許雁秋道:“這很正常,只是出于自我保護而產生的逃避心理,慢慢來,會有一日,你能坦然面對所有人。”
“或許吧。”傅瑤抬頭望了望明月,“其實我很喜歡現在這種平淡的日子。”
“我也是,”許雁秋轉過頭來,“不過我更想許氏醫館再有個女主人。”
傅瑤嗅到了八卦的味道:“你這是要成親了?”
許雁秋沒有肯定,只道:“倘若能成,一定請你來喝杯喜酒……”
傅瑤再回到廂房已經是后半夜,她剛坐下就看到蕭桁正直勾勾盯著她。
許是燒了太久,蕭桁的臉頰紅撲撲的,他眼睛睜得并不大,眼皮耷拉著,目光卻始終黏在傅瑤身上。

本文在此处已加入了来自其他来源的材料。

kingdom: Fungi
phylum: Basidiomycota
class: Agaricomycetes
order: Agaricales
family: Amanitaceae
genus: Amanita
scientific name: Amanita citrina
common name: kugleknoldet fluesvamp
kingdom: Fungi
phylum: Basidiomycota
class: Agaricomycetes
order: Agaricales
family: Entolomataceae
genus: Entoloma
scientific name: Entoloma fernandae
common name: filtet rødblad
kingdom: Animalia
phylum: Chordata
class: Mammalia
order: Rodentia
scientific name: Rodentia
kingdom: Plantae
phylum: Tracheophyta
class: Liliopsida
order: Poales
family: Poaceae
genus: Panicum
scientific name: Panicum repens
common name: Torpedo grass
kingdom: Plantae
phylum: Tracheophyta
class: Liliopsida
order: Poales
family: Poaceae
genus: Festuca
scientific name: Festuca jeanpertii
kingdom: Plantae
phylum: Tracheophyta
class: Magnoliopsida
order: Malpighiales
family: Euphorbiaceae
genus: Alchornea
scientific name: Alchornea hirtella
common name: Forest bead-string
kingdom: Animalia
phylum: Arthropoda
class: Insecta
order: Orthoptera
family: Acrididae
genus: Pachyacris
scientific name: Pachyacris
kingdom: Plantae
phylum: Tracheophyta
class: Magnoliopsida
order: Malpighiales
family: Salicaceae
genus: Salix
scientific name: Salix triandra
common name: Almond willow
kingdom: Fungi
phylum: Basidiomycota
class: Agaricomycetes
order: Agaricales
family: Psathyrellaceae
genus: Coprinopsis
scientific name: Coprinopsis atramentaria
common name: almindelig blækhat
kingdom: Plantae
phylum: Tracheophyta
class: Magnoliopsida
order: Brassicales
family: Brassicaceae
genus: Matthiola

傅瑤覺得他一眨眼就會睡去,就好笑道:“又在胡思亂想些什么,燒成這樣了還不睡覺。”
蕭桁伸出手,握住她的,這才肯閉上眼睛。
傅瑤在軟塌上湊合了一夜,翌日醒來時卻見身上蓋了兩層被子,蕭桁就只蓋了薄薄一層,正睜著眼睛看她。
傅瑤摸了摸他的頭:“不燒了。”
蕭桁突然問:“阿瑤,你現在還煩我嗎?”
傅瑤道: “我從未煩過你。”
“那就是煩以前的我,對嗎?”蕭桁道,“我忘記了以前的事,但從前我一定對你特別不好,不然你也不會這么煩我。”
“你就是因為這個才擔心的?”
“我不知道,我總覺得只要我一眨眼,你就會不見了。”
“不會,”傅瑤給他掖了掖被角,又加上一層被子,“我去給你端些吃食來,別亂動,好生躺著。”
蕭桁便目送她出去。
一直到晚飯前,傅瑤才帶著蕭桁回花間賦。
蕭桁本能地拒絕自己的房間,怎么說都不愿意住回去,傅瑤只好讓人重新安置一張床榻,把蕭桁帶回了自己房間。
這下蕭桁就睡得踏實了,也不再胡鬧。
傅瑤出去后將房門關上,恰好林梁推開房門,兩人對視一眼,一同下了樓。
林梁道:“阿瑤,明日一早我便要回去了,你帶我出去逛逛吧。”
傅瑤一直未能盡地主之誼,此時自是一口答應。